Poème n°6
Givre blanc et nuit noire

かささぎの わたせるはしに おくしも

しろきをれば ぞふけにける

Traduction

Semblable au pont formé par les pies, la blancheur du givre déposé montre que la nuit vient de commencer.

Chūnagon Yakamochi

Explications

Le givre déposé sur les marches du palais de Heijō-kyō lui évoqua la légende du Tanabata.
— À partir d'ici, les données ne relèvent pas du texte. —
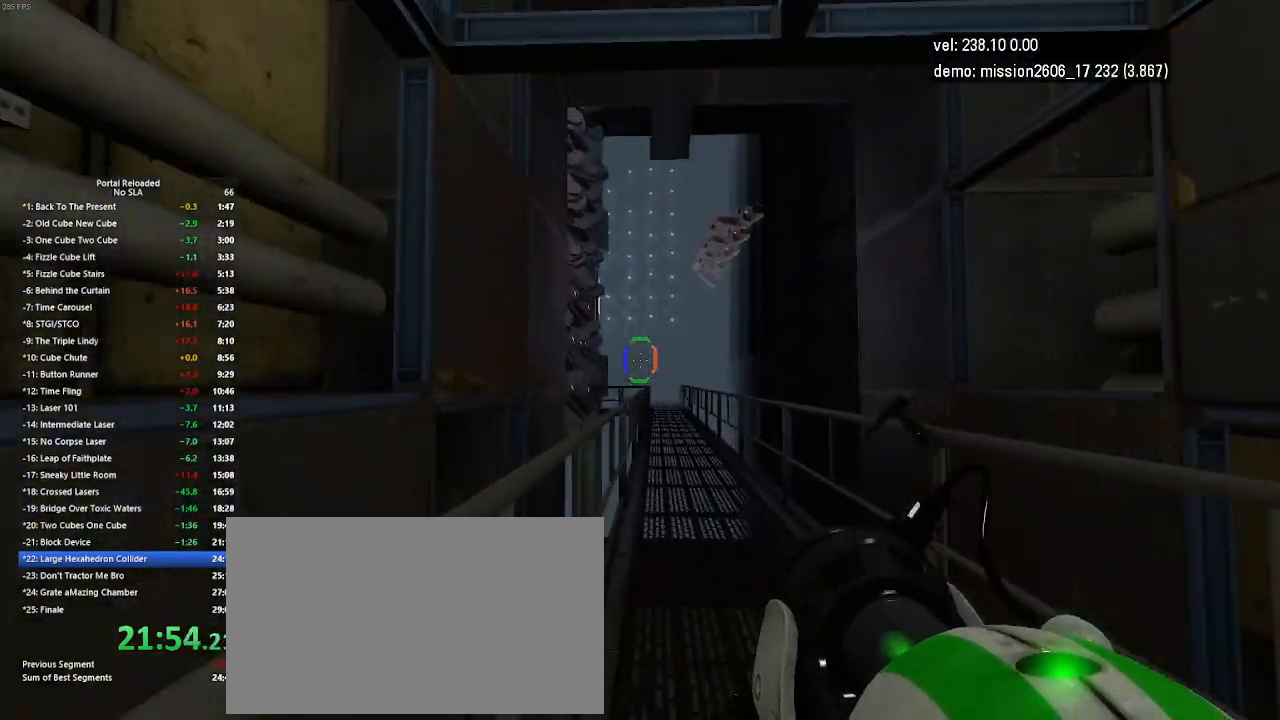
{"keys": ["left", "up"], "mouse": [], "events": []}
Le Tanabata est une légende provenant d’une anthologie chinoise appelée Wen Xuan. Ce texte a été transmis au Japon durant l’époque de Nara. Il raconte l’histoire d’une déesse tisserande “Orihime” et d’un bouvier humain “Hikoboshi”. Ils se marient secrètement et de leur union naissent deux enfants. Les dieux en colère s’opposent à cette union et décident de les séparer en créant une rivière céleste : la voie lactée. Cependant ils leur accordent de se revoir une fois par an à la septième nuit du septième mois. On raconte que des pies se réunissent en troupe pour former un pont qui traverse la voie lactée, leur permettant ainsi de se rejoindre.
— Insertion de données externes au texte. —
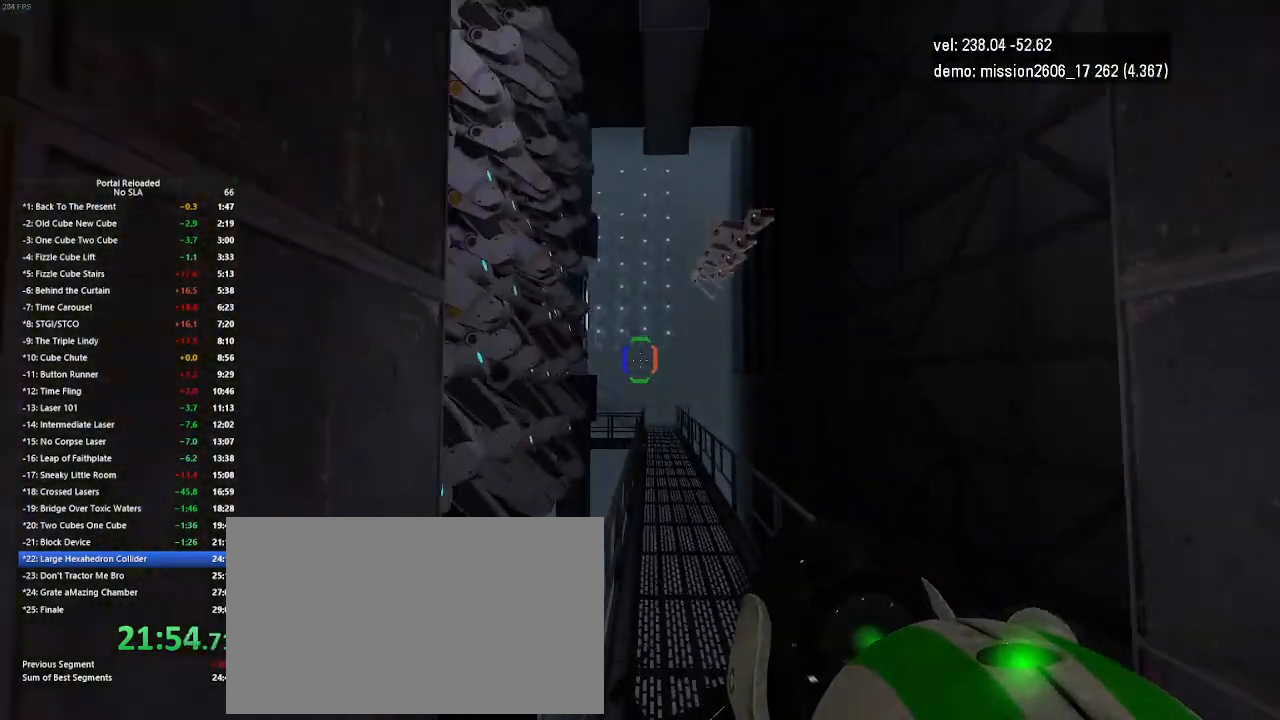
{"keys": ["left", "up"], "mouse": [], "events": []}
Heijō-kyō fut la capitale impériale du Japon durant la plus grande partie de l’époque de Nara. Un escalier permettait d’accéder à la cour que l’on surnommait “les cieux”. Lors d’une nuit froide et avancée en hiver, du givre avait recouvert les marches de cet escalier. L’auteur compara alors la blancheur du givre avec la couleur blanche du ventre des pies, et associe cet escalier au pont formé par elles pour rejoindre les cieux.

 

Précisions

Un festival d’été célèbre la légende du Tanabata.

Traditionnellement le festival du Tanabata est organisé entre la nuit du 6 juillet et l’aube du 7, mais de nos jours il est célébré le soir du 7 juillet ou du 7 août selon les régions. Vers 1h00, on peut observer parfaitement les deux étoiles Vega et Altaïr qui représentent respectivement Orihime et Hikoboshi, ainsi que la voie lactée. Les japonais ont pour coutume d’écrire des vœux sur des bandes de papier colorées, et de les accrocher à des branches de bambous.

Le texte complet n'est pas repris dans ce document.